**THE TASK**
Each entry below is to be transcribed exactly; pictures are not copied.

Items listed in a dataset
--------------------

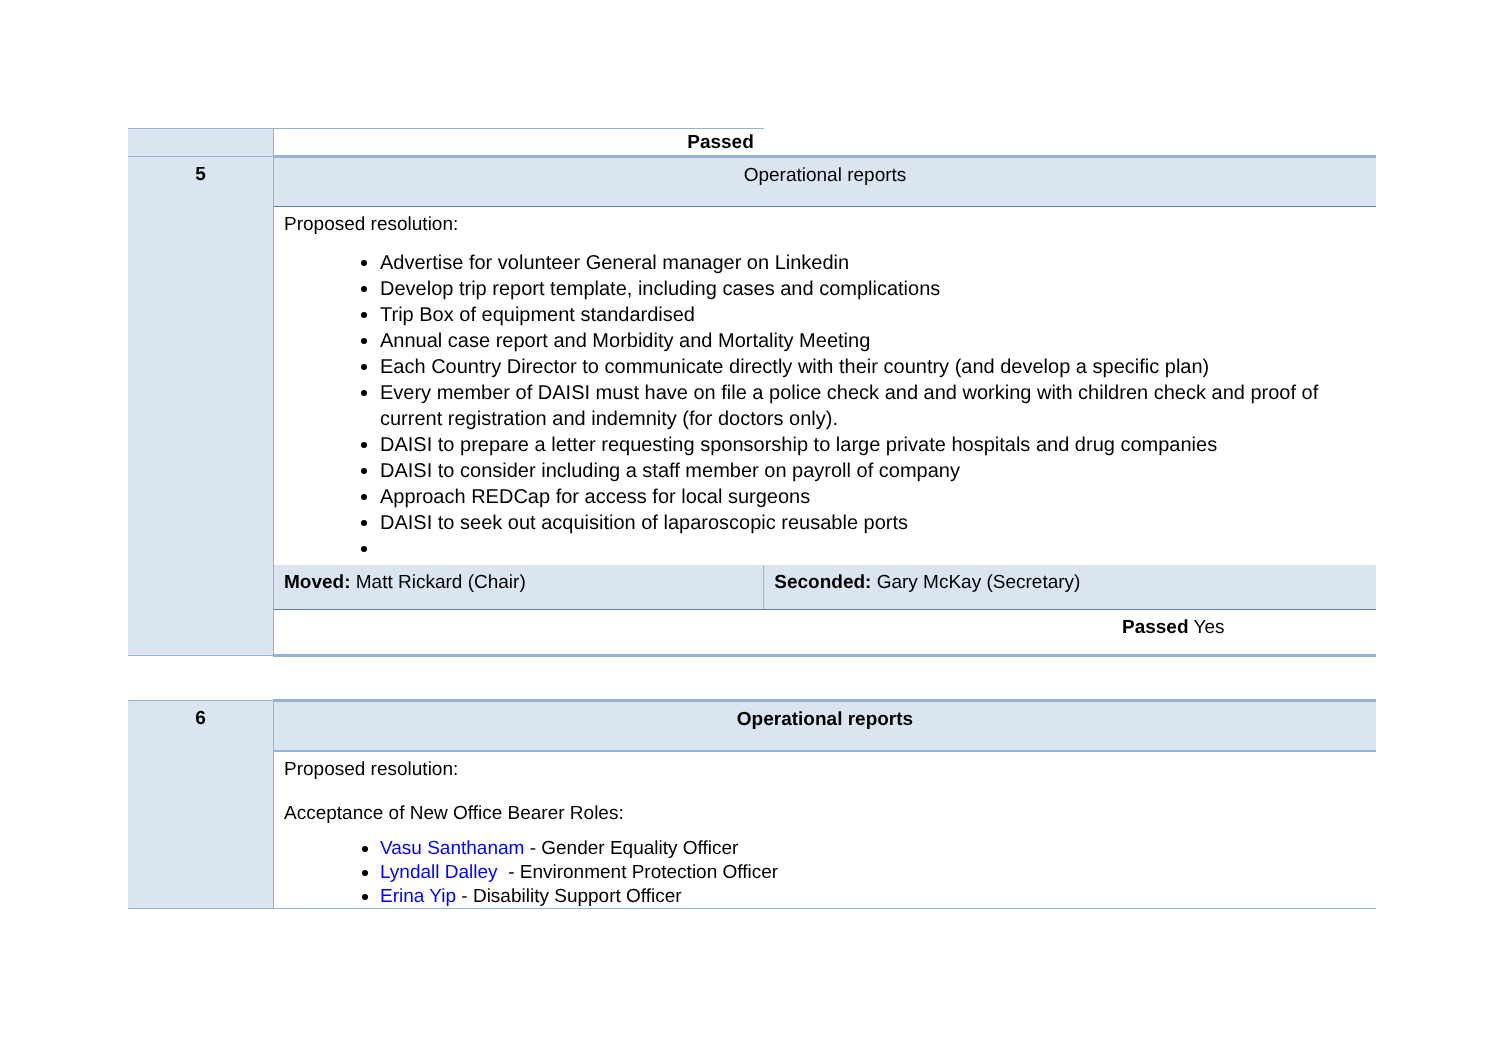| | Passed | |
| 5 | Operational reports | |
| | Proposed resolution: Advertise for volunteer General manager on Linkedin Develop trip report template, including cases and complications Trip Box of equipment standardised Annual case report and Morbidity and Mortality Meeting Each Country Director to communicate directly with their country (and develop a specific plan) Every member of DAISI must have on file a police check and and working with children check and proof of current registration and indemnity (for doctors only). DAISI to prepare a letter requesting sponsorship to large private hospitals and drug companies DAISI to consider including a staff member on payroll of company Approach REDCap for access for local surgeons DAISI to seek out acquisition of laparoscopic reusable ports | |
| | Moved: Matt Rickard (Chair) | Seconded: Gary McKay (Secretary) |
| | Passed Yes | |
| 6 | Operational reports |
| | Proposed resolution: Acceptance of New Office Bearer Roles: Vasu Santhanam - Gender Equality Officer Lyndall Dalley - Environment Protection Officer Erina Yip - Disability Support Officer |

--------------------

**RESULT**
| | Passed | |
| 5 | Operational reports | |
| | Proposed resolution: Advertise for volunteer General manager on Linkedin Develop trip report template, including cases and complications Trip Box of equipment standardised Annual case report and Morbidity and Mortality Meeting Each Country Director to communicate directly with their country (and develop a specific plan) Every member of DAISI must have on file a police check and and working with children check and proof of current registration and indemnity (for doctors only). DAISI to prepare a letter requesting sponsorship to large private hospitals and drug companies DAISI to consider including a staff member on payroll of company Approach REDCap for access for local surgeons DAISI to seek out acquisition of laparoscopic reusable ports | |
| | Moved: Matt Rickard (Chair) | Seconded: Gary McKay (Secretary) |
| | Passed Yes | |
| 6 | Operational reports |
| | Proposed resolution: Acceptance of New Office Bearer Roles: Vasu Santhanam - Gender Equality Officer Lyndall Dalley - Environment Protection Officer Erina Yip - Disability Support Officer |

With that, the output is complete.